1. Calculating the $n^\text{th}$ root of an integer $x$, $$\sqrt[\leftroot{-3}\uproot{3}n]{x}$$
2. Checking whether $$a \equiv b \mod r$$ for $a,b,r \in \mathbb{N}$

I now think I may have come close to finding an answer to the second of these problems, but I am not certain.

On pages 10-11 of the book Édouard Lucas and Primality Testing (by Hugh C. Williams), the following statement is made:

For any $m$ and $a,b$ with $0 < |a|, |b| < m$ calculating $$r \equiv ab \mod m$$ can be done in $O((\log m)^2)$ operations.
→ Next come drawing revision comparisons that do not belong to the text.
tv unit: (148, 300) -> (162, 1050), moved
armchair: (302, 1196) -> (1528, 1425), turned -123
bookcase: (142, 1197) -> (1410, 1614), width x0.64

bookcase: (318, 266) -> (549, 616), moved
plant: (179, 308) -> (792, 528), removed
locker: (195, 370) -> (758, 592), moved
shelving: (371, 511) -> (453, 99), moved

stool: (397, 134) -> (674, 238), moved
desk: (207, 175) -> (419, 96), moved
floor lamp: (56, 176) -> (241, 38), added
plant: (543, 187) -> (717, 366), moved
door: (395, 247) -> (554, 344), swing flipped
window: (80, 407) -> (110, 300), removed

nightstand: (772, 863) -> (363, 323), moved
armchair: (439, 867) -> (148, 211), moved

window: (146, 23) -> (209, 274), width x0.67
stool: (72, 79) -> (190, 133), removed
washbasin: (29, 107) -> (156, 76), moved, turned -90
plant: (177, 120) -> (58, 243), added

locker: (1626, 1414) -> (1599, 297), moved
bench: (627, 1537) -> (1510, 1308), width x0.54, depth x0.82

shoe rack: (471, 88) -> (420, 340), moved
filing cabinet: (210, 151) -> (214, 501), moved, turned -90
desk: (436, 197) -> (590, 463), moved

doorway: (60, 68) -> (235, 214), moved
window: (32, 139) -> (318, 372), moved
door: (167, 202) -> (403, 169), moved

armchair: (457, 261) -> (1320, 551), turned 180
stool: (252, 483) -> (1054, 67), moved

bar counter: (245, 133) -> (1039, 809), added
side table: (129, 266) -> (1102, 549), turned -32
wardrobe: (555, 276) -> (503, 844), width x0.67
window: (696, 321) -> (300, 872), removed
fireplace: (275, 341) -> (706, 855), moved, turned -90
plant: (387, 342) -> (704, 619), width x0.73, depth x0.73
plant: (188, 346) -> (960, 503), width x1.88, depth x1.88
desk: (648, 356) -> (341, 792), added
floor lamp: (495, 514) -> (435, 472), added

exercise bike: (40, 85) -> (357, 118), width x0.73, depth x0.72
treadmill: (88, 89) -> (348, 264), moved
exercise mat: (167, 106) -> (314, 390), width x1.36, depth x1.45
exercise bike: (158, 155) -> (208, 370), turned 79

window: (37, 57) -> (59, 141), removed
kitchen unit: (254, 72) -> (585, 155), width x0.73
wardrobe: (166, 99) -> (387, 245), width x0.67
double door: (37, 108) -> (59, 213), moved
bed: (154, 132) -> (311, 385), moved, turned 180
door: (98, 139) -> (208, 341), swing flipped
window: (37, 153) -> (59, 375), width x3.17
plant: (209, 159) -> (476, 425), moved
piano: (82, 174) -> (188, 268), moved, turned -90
Am I to assume, based on this, that operation 2. has complexity $O((\log m)^2)$?

I also suspect that operation $1$ has complexity $O((\log m)^2)$, but I have no justification for this. Could someone please also tell me whether this is correct?

You can multiply two n-bit numbers trivially in $O(n^2)$, but using FFT (fast fourier transform) you can get the time down to $O (n \log n \log \log n)$. Lets call this time T(n).
Things are even better if you want $z = a^{1/b}$ rounded to an integer, and to check if it is an integer. Again you use Newton iteration, but you only need a result with a bit over n / b bits precision. The result itself is a bit harder to calculate, requiring about log b multiplications, so the time to calculate this is $O (T (n / b) \log b)$. If you can't decide whether z is an integer or not due to precision, you can calculate $round(z)^b$ in T(n).